→ Required action: If a line below contains the word "Bilder", count it; give only the total.

→ Exercise material:

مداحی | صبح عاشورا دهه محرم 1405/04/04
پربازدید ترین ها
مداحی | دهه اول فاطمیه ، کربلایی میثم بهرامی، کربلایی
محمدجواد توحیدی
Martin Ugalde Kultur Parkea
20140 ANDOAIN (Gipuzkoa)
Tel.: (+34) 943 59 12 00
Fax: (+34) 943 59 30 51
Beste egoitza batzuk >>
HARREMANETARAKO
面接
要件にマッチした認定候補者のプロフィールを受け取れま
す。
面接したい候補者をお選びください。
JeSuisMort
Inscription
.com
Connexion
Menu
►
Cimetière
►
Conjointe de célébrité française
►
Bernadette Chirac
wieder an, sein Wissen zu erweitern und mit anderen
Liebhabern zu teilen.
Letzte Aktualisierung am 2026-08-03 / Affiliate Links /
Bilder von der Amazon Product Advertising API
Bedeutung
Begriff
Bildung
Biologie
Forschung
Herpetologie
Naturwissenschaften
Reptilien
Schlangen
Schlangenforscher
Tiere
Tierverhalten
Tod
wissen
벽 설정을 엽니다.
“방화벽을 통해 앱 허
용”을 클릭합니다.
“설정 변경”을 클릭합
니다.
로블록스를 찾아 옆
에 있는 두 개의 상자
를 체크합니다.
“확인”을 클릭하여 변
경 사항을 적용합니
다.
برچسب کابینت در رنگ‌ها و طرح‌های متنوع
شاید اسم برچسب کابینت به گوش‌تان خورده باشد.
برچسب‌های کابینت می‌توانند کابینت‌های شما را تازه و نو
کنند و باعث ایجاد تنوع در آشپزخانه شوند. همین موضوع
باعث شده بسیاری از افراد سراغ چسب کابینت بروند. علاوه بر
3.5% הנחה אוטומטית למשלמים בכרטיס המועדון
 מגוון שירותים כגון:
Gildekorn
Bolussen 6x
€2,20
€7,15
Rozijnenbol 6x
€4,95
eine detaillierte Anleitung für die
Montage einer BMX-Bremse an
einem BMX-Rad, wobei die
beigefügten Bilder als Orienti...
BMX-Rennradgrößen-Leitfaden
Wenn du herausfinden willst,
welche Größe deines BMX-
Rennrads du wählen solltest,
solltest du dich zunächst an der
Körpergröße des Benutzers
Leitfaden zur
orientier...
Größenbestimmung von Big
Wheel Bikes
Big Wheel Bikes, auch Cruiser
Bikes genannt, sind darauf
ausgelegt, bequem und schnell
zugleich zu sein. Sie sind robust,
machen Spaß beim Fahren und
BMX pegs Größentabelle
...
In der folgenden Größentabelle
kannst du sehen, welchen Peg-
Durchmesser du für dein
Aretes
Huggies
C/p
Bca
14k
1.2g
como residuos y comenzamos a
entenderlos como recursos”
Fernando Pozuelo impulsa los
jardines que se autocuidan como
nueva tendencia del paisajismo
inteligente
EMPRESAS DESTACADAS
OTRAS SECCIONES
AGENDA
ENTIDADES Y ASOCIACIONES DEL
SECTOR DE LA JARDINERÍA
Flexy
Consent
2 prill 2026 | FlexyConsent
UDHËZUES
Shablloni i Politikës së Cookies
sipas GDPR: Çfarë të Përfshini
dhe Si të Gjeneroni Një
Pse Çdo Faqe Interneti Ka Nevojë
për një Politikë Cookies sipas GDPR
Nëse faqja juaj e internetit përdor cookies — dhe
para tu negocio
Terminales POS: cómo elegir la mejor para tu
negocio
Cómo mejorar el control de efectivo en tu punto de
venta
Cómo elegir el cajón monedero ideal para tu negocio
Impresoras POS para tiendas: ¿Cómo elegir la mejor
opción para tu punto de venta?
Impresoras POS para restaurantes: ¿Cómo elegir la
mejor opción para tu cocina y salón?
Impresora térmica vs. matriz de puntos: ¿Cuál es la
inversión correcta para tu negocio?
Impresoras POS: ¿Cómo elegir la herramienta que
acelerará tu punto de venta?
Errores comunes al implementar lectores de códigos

→ Response area: 2